* What you should do *
Reproduce the part of the lung cancer text below that begins at the words "Some of the" and stops after the words "radon and asbestos)".

* Text *
==================================================
According to the National Cancer Institute at the National Institutes of Health, more than 228,000 Americans will be diagnosed with lung cancer in 2013. The most common types of lung cancer include small cell and non-small cell (more common), which are named for how the cancer cells appear under a microscope.
Some of the most widely researched risk factors for lung cancer, according to the Centers for Disease Control and Prevention, include:
- Smoking and secondhand smoke
- Exposures at home and work that may cause lung cancer (including radon and asbestos)
- Family history
- Radiation therapy to the chest (most prominent in those treated for Hodgkin disease and women with breast cancer treated with radiation after a mastectomy)
However, these risk factors are still being researched as some people who are diagnosed with lung cancer have not experienced any of these risk factors.
In order for doctors to plan treatment, staging tests are ordered to determine the extent of the cancer or whether the cancer cells have spread to other parts of the body. These tests may include CT scan, PET scan, MRI and bone scan. The stage of the cancer depends mainly on the size of the tumor, how deep the tumor is imbedded into nearby tissue, and whether lung cancer cells have spread to other parts of the body.
==================================================
* Records taken from a dataset *
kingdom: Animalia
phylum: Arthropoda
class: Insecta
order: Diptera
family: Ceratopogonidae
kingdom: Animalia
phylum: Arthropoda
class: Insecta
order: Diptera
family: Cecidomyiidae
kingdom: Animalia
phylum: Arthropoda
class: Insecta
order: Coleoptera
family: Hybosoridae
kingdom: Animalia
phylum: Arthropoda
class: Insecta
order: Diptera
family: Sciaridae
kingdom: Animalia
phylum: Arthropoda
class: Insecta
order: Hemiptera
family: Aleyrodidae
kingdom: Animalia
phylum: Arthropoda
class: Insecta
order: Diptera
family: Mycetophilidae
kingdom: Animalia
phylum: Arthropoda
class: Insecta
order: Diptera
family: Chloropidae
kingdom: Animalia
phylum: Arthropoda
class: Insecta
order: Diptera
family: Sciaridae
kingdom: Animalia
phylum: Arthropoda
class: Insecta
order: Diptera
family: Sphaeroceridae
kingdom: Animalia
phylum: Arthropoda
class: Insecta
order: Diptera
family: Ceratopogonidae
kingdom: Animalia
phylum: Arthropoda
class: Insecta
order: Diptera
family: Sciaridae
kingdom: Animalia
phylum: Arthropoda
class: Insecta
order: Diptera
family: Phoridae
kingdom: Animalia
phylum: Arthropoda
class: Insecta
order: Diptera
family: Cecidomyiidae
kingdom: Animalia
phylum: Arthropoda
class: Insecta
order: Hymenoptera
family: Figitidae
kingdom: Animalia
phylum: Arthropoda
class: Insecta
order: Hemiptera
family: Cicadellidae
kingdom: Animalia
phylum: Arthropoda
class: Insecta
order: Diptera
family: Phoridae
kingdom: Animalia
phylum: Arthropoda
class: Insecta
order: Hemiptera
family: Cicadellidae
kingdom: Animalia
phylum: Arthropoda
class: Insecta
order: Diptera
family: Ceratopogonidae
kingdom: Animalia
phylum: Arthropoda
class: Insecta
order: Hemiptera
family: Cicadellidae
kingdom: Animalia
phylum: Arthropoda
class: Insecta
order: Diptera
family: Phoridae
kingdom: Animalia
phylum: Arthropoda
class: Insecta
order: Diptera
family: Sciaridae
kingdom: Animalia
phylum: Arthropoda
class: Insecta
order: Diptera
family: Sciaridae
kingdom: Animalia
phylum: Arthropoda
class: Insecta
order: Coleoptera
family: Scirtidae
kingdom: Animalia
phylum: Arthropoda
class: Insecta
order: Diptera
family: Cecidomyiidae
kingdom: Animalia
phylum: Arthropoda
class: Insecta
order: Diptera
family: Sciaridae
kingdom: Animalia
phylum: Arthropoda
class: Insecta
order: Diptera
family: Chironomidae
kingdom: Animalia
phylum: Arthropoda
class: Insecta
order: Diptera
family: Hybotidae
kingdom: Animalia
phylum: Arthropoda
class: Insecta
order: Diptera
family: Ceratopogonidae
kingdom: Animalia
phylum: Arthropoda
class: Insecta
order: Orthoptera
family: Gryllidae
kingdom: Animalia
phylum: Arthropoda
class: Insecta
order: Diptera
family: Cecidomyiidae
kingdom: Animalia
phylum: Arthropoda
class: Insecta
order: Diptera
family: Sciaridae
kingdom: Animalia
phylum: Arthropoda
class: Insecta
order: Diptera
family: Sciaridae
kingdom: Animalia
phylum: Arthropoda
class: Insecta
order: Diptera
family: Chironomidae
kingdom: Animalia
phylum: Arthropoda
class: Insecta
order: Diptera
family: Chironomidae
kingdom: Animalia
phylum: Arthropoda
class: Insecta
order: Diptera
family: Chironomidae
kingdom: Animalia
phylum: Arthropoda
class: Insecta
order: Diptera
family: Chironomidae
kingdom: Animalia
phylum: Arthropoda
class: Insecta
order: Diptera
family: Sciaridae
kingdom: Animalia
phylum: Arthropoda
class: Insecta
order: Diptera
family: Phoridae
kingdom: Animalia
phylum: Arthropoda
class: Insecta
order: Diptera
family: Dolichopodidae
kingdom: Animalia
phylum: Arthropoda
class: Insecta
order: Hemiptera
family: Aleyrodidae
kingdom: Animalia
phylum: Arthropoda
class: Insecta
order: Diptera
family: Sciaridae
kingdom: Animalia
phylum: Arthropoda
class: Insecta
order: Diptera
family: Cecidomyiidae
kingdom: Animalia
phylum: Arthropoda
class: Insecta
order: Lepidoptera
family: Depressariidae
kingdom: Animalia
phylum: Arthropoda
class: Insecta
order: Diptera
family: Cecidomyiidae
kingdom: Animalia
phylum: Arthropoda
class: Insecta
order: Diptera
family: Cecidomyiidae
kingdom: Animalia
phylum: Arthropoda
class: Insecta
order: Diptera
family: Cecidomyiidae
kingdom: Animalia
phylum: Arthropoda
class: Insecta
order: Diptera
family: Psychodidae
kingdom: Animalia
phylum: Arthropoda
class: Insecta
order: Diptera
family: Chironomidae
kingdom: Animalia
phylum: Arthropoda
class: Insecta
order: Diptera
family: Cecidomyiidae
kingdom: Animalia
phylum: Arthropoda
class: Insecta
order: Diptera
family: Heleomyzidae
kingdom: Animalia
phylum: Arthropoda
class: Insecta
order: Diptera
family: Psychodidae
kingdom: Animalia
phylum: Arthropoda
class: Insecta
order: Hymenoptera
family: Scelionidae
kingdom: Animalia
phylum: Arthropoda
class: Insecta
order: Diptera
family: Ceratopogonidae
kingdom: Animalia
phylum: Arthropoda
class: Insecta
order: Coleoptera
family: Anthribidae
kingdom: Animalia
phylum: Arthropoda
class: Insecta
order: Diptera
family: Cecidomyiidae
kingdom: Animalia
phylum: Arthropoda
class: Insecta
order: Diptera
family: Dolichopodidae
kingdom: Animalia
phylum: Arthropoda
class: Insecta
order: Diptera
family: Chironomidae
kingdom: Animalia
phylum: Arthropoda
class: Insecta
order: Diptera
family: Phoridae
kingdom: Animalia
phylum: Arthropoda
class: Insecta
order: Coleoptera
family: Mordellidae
==================================================
* Reply *
Some of the most widely researched risk factors for lung cancer, according to the Centers for Disease Control and Prevention, include:
- Smoking and secondhand smoke
- Exposures at home and work that may cause lung cancer (including radon and asbestos)